**Exercise aim:**
Please set down only the lines between the line containing "OSD-80, owner: Lawrence -> Salvatore" and the end of the records, inclusive, exactly as they stand.

--- Source information Enclosed Below ---

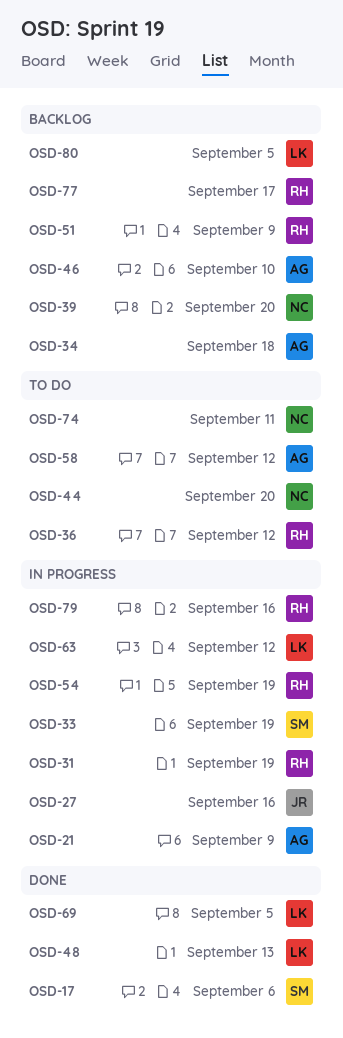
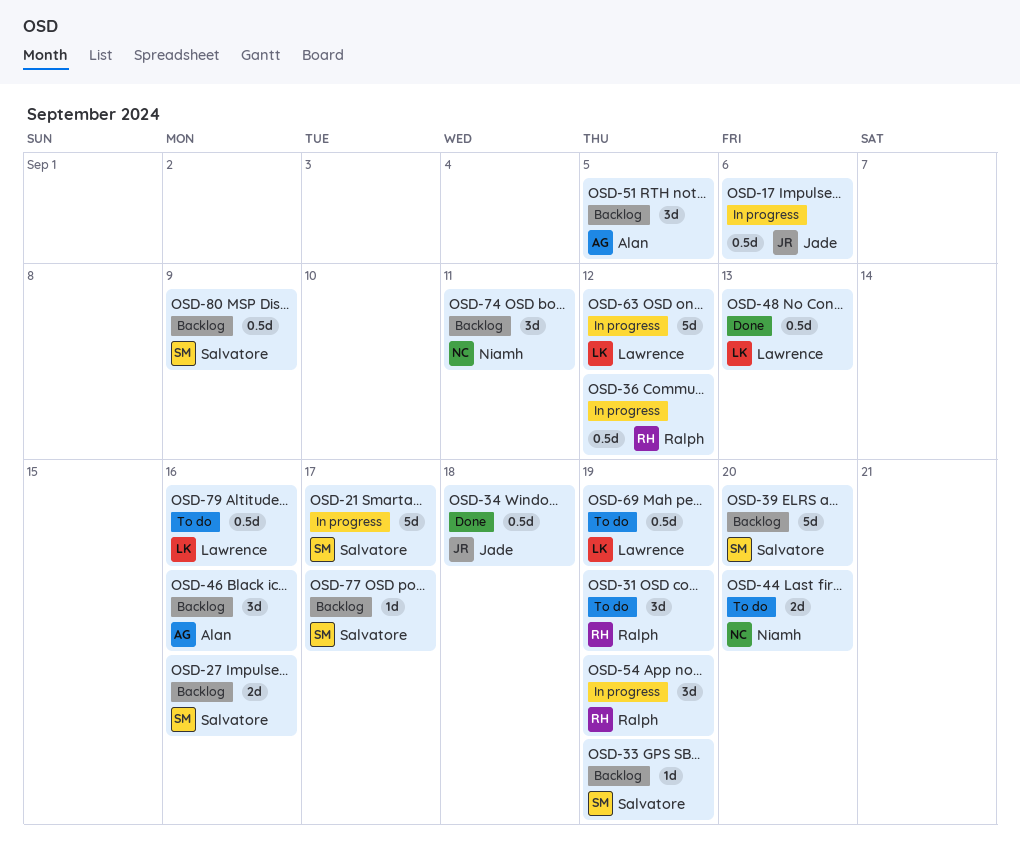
OSD-17, status: Done -> In progress
OSD-17, owner: Salvatore -> Jade
OSD-21, owner: Alan -> Salvatore
OSD-21, due: Sep 9 -> Sep 17
OSD-27, status: In progress -> Backlog
OSD-27, owner: Jade -> Salvatore
OSD-31, status: In progress -> To do
OSD-33, status: In progress -> Backlog
OSD-34, status: Backlog -> Done
OSD-34, owner: Alan -> Jade
OSD-36, status: To do -> In progress
OSD-39, owner: Niamh -> Salvatore
OSD-46, due: Sep 10 -> Sep 16
OSD-51, owner: Ralph -> Alan
OSD-51, due: Sep 9 -> Sep 5
OSD-58: present -> none
OSD-69, status: Done -> To do
OSD-69, due: Sep 5 -> Sep 19
OSD-74, status: To do -> Backlog
OSD-77, owner: Ralph -> Salvatore
OSD-79, status: In progress -> To do
OSD-79, owner: Ralph -> Lawrence
OSD-80, owner: Lawrence -> Salvatore
OSD-80, due: Sep 5 -> Sep 9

--- End of Enclosed Source information ---

**Result of this task:**
OSD-80, owner: Lawrence -> Salvatore
OSD-80, due: Sep 5 -> Sep 9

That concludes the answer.